Alors, le divorce ? Michel ne voulait pas y consentir, à cause de ses fils. Il n’admettait pas que Boris et Serge fussent, par la faute de Tania, privés d’une éducation normale. Ces deux enfants, héritiers de son nom, devaient grandir dans une famille saine et respectable. Ils avaient sur leurs parents des droits acquis. Comment tolérer qu’ils vécussent loin de leur père, confiés aux soins d’une femme qui avait trahi son serment ? Il les verrait à certaines dates, brièvement, comme un étranger. Il perdrait chaque jour un nouveau morceau de leur âme. Mais si, en revanche, c’était lui qui obtenait la garde de ses fils, saurait-il, seul, excédé, maladroit, entretenir dans la maison cette affection tiède et constante dont ils avaient besoin ? Le divorce, d’ailleurs, était inadmissible pour d’autres raisons moins élevées. La loi exigeait des preuves grossières, vulgaires, qu’il lui était difficile de fournir dans sa situation. Cette mesure rendrait notoire une honte que la malignité publique s’empresserait d’exploiter. Et les enfants, plus tard, jugeraient aussi sévèrement leur père que leur mère.

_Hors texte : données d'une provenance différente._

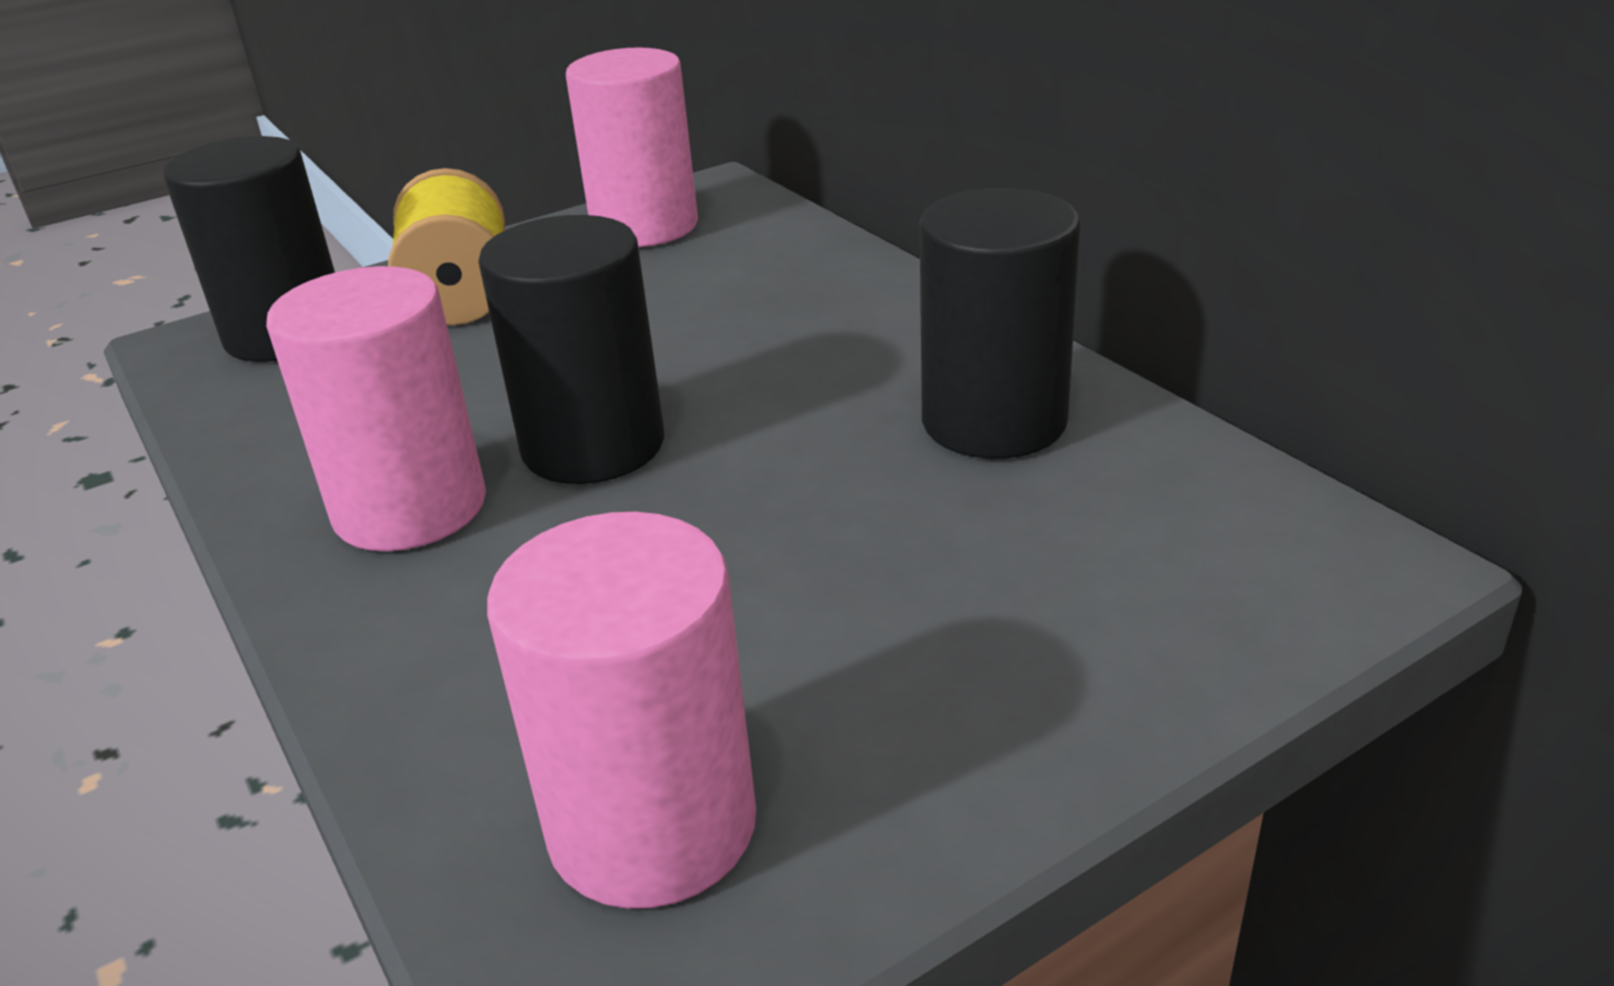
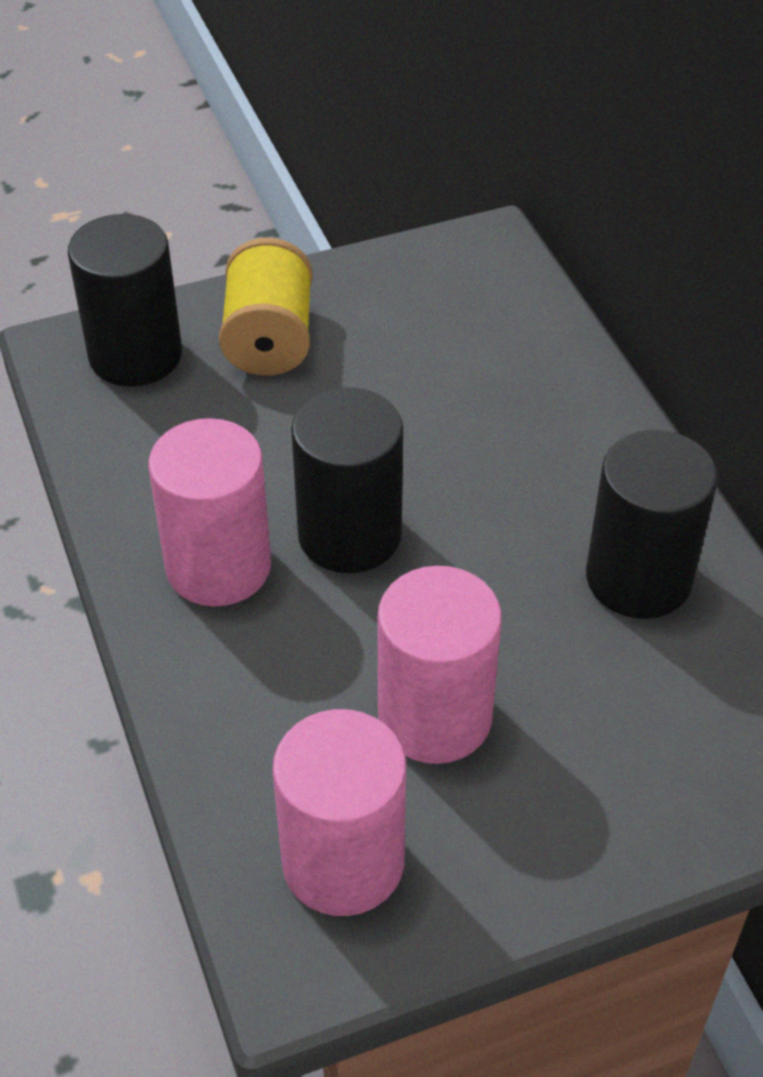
camera: 10 degrees right, 15 degrees up
(645, 226) = (424, 283): pink cylinder -> pink cylinder (434, 717)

Restait une dernière éventualité : la réconciliation. Mais Tania accepterait-elle de renoncer à son amant ? Et, même si elle se repentait, pourrait-elle, ayant déjà péché, tenir jusqu’au bout sa promesse ? Une femme qui s’était complu des semaines dans le mensonge était contaminée, affaiblie. Elle n’avait plus la même horreur de la faute et demeurait exposée aux atteintes du mal. Vivre avec la crainte perpétuelle d’une autre infidélité. Michel en était incapable. Il se rappela le beau visage de Tania, son corps pâle et chaud, ses gestes, son parfum. Et cette évocation le combla de chagrin et de rancune. Tout en elle était sali par le soupçon. Il abhorrait ses cheveux, le grain de sa peau, son haleine, son odeur, ses vêtements, sa voix. Il souhaitait que ses amies se détournassent d’elle. Aucune manœuvre de l’esprit ne prévaudrait jamais contre ce hérissement animal de tout son être à l’idée de revoir Tania. De nouveau, il s’irrita contre son indécision. Il était dans une impasse. Il ne distinguait rien au-delà de ses mains, de sa table. Cependant, demain matin, il fallait à tout prix qu’une résolution fût prise.